Assignment: Output every line of the data below verbatim, with nothing changed.

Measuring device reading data

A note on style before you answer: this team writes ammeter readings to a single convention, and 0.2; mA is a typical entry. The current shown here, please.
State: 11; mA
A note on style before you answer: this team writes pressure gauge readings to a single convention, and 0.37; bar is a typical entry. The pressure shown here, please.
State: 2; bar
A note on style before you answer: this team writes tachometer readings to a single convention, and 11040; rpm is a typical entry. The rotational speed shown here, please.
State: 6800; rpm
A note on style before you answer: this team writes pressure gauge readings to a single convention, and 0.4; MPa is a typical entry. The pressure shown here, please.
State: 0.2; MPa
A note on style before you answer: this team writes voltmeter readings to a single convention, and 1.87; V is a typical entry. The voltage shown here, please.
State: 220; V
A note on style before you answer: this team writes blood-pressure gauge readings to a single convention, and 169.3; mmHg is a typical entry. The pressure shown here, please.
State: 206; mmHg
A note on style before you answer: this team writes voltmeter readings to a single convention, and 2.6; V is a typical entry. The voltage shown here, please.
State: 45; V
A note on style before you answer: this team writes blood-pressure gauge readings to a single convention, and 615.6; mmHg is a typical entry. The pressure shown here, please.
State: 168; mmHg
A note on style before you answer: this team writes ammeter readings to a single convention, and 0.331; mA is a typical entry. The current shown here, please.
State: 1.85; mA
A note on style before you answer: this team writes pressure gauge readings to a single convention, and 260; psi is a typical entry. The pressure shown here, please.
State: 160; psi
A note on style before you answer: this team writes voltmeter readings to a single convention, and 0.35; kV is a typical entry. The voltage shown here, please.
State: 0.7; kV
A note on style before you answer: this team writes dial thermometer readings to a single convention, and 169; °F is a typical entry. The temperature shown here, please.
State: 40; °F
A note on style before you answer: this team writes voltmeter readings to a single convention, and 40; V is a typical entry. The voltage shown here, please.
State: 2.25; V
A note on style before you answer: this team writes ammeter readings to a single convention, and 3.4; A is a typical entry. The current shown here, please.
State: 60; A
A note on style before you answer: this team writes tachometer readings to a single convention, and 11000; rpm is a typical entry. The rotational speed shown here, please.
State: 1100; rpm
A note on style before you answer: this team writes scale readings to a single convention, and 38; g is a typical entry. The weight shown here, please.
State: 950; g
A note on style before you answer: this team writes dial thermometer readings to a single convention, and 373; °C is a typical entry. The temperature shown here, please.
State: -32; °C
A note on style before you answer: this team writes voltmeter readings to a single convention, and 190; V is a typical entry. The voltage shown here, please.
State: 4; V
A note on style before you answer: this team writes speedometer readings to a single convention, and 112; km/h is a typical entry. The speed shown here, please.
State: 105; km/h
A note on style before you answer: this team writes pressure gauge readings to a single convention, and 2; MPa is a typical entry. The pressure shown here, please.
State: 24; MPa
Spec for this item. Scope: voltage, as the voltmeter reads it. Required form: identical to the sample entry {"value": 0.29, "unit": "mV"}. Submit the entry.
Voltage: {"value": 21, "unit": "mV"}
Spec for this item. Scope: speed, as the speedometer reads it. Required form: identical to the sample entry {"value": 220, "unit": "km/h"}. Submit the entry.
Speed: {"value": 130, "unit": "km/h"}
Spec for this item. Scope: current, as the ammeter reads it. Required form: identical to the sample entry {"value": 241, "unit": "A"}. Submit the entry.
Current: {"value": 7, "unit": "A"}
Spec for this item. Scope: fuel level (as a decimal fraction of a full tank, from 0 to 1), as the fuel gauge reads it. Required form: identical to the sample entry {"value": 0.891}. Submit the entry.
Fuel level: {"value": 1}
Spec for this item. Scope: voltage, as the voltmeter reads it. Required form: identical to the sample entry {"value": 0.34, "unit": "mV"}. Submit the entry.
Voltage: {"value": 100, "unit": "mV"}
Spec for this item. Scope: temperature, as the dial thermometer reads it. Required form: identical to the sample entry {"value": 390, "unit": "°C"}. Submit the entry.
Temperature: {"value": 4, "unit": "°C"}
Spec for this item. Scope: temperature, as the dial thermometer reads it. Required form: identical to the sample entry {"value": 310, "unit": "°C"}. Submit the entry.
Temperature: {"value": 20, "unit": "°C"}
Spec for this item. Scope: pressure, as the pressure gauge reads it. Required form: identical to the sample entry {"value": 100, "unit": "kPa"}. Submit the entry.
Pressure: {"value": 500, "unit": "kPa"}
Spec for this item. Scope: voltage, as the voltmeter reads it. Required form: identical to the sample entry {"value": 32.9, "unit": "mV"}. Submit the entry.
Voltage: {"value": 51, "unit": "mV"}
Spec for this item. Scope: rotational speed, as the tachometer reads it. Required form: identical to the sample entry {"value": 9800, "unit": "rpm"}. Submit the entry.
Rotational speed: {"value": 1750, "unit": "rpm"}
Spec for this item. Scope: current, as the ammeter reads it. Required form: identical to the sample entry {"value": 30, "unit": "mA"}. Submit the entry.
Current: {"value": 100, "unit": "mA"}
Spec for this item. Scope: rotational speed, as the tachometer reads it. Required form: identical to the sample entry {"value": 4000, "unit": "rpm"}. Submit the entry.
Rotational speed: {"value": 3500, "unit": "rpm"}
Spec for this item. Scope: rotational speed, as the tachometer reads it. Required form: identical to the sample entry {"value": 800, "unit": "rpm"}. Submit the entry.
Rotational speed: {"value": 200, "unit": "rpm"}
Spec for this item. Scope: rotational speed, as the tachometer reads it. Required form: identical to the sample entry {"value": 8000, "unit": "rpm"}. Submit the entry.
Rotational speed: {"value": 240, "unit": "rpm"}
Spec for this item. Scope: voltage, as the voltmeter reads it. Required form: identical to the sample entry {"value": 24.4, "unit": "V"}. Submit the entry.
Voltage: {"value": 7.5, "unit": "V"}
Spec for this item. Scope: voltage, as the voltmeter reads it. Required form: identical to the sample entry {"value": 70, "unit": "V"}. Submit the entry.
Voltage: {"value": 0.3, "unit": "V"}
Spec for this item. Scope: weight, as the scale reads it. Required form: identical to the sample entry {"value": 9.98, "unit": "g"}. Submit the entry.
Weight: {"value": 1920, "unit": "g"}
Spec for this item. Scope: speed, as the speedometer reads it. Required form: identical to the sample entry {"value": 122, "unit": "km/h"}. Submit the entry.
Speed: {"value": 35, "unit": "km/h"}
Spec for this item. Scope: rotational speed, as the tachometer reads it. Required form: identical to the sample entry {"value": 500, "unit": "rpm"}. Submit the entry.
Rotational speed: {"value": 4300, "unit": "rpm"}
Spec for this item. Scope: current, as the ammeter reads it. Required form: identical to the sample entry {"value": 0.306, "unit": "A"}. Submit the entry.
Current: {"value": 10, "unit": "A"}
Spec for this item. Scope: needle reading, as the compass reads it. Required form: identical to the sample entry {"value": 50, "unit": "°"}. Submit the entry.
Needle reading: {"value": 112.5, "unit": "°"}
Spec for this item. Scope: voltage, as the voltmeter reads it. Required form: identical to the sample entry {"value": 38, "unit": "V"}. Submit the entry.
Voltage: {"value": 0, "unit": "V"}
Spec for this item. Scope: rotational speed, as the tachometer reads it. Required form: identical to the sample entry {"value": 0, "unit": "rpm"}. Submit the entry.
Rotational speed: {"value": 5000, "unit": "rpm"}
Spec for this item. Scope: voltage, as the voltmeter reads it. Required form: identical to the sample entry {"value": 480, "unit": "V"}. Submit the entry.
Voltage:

Exercise result:
A note on style before you answer: this team writes ammeter readings to a single convention, and 0.2; mA is a typical entry. The current shown here, please.
State: 11; mA
A note on style before you answer: this team writes pressure gauge readings to a single convention, and 0.37; bar is a typical entry. The pressure shown here, please.
State: 2; bar
A note on style before you answer: this team writes tachometer readings to a single convention, and 11040; rpm is a typical entry. The rotational speed shown here, please.
State: 6800; rpm
A note on style before you answer: this team writes pressure gauge readings to a single convention, and 0.4; MPa is a typical entry. The pressure shown here, please.
State: 0.2; MPa
A note on style before you answer: this team writes voltmeter readings to a single convention, and 1.87; V is a typical entry. The voltage shown here, please.
State: 220; V
A note on style before you answer: this team writes blood-pressure gauge readings to a single convention, and 169.3; mmHg is a typical entry. The pressure shown here, please.
State: 206; mmHg
A note on style before you answer: this team writes voltmeter readings to a single convention, and 2.6; V is a typical entry. The voltage shown here, please.
State: 45; V
A note on style before you answer: this team writes blood-pressure gauge readings to a single convention, and 615.6; mmHg is a typical entry. The pressure shown here, please.
State: 168; mmHg
A note on style before you answer: this team writes ammeter readings to a single convention, and 0.331; mA is a typical entry. The current shown here, please.
State: 1.85; mA
A note on style before you answer: this team writes pressure gauge readings to a single convention, and 260; psi is a typical entry. The pressure shown here, please.
State: 160; psi
A note on style before you answer: this team writes voltmeter readings to a single convention, and 0.35; kV is a typical entry. The voltage shown here, please.
State: 0.7; kV
A note on style before you answer: this team writes dial thermometer readings to a single convention, and 169; °F is a typical entry. The temperature shown here, please.
State: 40; °F
A note on style before you answer: this team writes voltmeter readings to a single convention, and 40; V is a typical entry. The voltage shown here, please.
State: 2.25; V
A note on style before you answer: this team writes ammeter readings to a single convention, and 3.4; A is a typical entry. The current shown here, please.
State: 60; A
A note on style before you answer: this team writes tachometer readings to a single convention, and 11000; rpm is a typical entry. The rotational speed shown here, please.
State: 1100; rpm
A note on style before you answer: this team writes scale readings to a single convention, and 38; g is a typical entry. The weight shown here, please.
State: 950; g
A note on style before you answer: this team writes dial thermometer readings to a single convention, and 373; °C is a typical entry. The temperature shown here, please.
State: -32; °C
A note on style before you answer: this team writes voltmeter readings to a single convention, and 190; V is a typical entry. The voltage shown here, please.
State: 4; V
A note on style before you answer: this team writes speedometer readings to a single convention, and 112; km/h is a typical entry. The speed shown here, please.
State: 105; km/h
A note on style before you answer: this team writes pressure gauge readings to a single convention, and 2; MPa is a typical entry. The pressure shown here, please.
State: 24; MPa
Spec for this item. Scope: voltage, as the voltmeter reads it. Required form: identical to the sample entry {"value": 0.29, "unit": "mV"}. Submit the entry.
Voltage: {"value": 21, "unit": "mV"}
Spec for this item. Scope: speed, as the speedometer reads it. Required form: identical to the sample entry {"value": 220, "unit": "km/h"}. Submit the entry.
Speed: {"value": 130, "unit": "km/h"}
Spec for this item. Scope: current, as the ammeter reads it. Required form: identical to the sample entry {"value": 241, "unit": "A"}. Submit the entry.
Current: {"value": 7, "unit": "A"}
Spec for this item. Scope: fuel level (as a decimal fraction of a full tank, from 0 to 1), as the fuel gauge reads it. Required form: identical to the sample entry {"value": 0.891}. Submit the entry.
Fuel level: {"value": 1}
Spec for this item. Scope: voltage, as the voltmeter reads it. Required form: identical to the sample entry {"value": 0.34, "unit": "mV"}. Submit the entry.
Voltage: {"value": 100, "unit": "mV"}
Spec for this item. Scope: temperature, as the dial thermometer reads it. Required form: identical to the sample entry {"value": 390, "unit": "°C"}. Submit the entry.
Temperature: {"value": 4, "unit": "°C"}
Spec for this item. Scope: temperature, as the dial thermometer reads it. Required form: identical to the sample entry {"value": 310, "unit": "°C"}. Submit the entry.
Temperature: {"value": 20, "unit": "°C"}
Spec for this item. Scope: pressure, as the pressure gauge reads it. Required form: identical to the sample entry {"value": 100, "unit": "kPa"}. Submit the entry.
Pressure: {"value": 500, "unit": "kPa"}
Spec for this item. Scope: voltage, as the voltmeter reads it. Required form: identical to the sample entry {"value": 32.9, "unit": "mV"}. Submit the entry.
Voltage: {"value": 51, "unit": "mV"}
Spec for this item. Scope: rotational speed, as the tachometer reads it. Required form: identical to the sample entry {"value": 9800, "unit": "rpm"}. Submit the entry.
Rotational speed: {"value": 1750, "unit": "rpm"}
Spec for this item. Scope: current, as the ammeter reads it. Required form: identical to the sample entry {"value": 30, "unit": "mA"}. Submit the entry.
Current: {"value": 100, "unit": "mA"}
Spec for this item. Scope: rotational speed, as the tachometer reads it. Required form: identical to the sample entry {"value": 4000, "unit": "rpm"}. Submit the entry.
Rotational speed: {"value": 3500, "unit": "rpm"}
Spec for this item. Scope: rotational speed, as the tachometer reads it. Required form: identical to the sample entry {"value": 800, "unit": "rpm"}. Submit the entry.
Rotational speed: {"value": 200, "unit": "rpm"}
Spec for this item. Scope: rotational speed, as the tachometer reads it. Required form: identical to the sample entry {"value": 8000, "unit": "rpm"}. Submit the entry.
Rotational speed: {"value": 240, "unit": "rpm"}
Spec for this item. Scope: voltage, as the voltmeter reads it. Required form: identical to the sample entry {"value": 24.4, "unit": "V"}. Submit the entry.
Voltage: {"value": 7.5, "unit": "V"}
Spec for this item. Scope: voltage, as the voltmeter reads it. Required form: identical to the sample entry {"value": 70, "unit": "V"}. Submit the entry.
Voltage: {"value": 0.3, "unit": "V"}
Spec for this item. Scope: weight, as the scale reads it. Required form: identical to the sample entry {"value": 9.98, "unit": "g"}. Submit the entry.
Weight: {"value": 1920, "unit": "g"}
Spec for this item. Scope: speed, as the speedometer reads it. Required form: identical to the sample entry {"value": 122, "unit": "km/h"}. Submit the entry.
Speed: {"value": 35, "unit": "km/h"}
Spec for this item. Scope: rotational speed, as the tachometer reads it. Required form: identical to the sample entry {"value": 500, "unit": "rpm"}. Submit the entry.
Rotational speed: {"value": 4300, "unit": "rpm"}
Spec for this item. Scope: current, as the ammeter reads it. Required form: identical to the sample entry {"value": 0.306, "unit": "A"}. Submit the entry.
Current: {"value": 10, "unit": "A"}
Spec for this item. Scope: needle reading, as the compass reads it. Required form: identical to the sample entry {"value": 50, "unit": "°"}. Submit the entry.
Needle reading: {"value": 112.5, "unit": "°"}
Spec for this item. Scope: voltage, as the voltmeter reads it. Required form: identical to the sample entry {"value": 38, "unit": "V"}. Submit the entry.
Voltage: {"value": 0, "unit": "V"}
Spec for this item. Scope: rotational speed, as the tachometer reads it. Required form: identical to the sample entry {"value": 0, "unit": "rpm"}. Submit the entry.
Rotational speed: {"value": 5000, "unit": "rpm"}
Spec for this item. Scope: voltage, as the voltmeter reads it. Required form: identical to the sample entry {"value": 480, "unit": "V"}. Submit the entry.
Voltage:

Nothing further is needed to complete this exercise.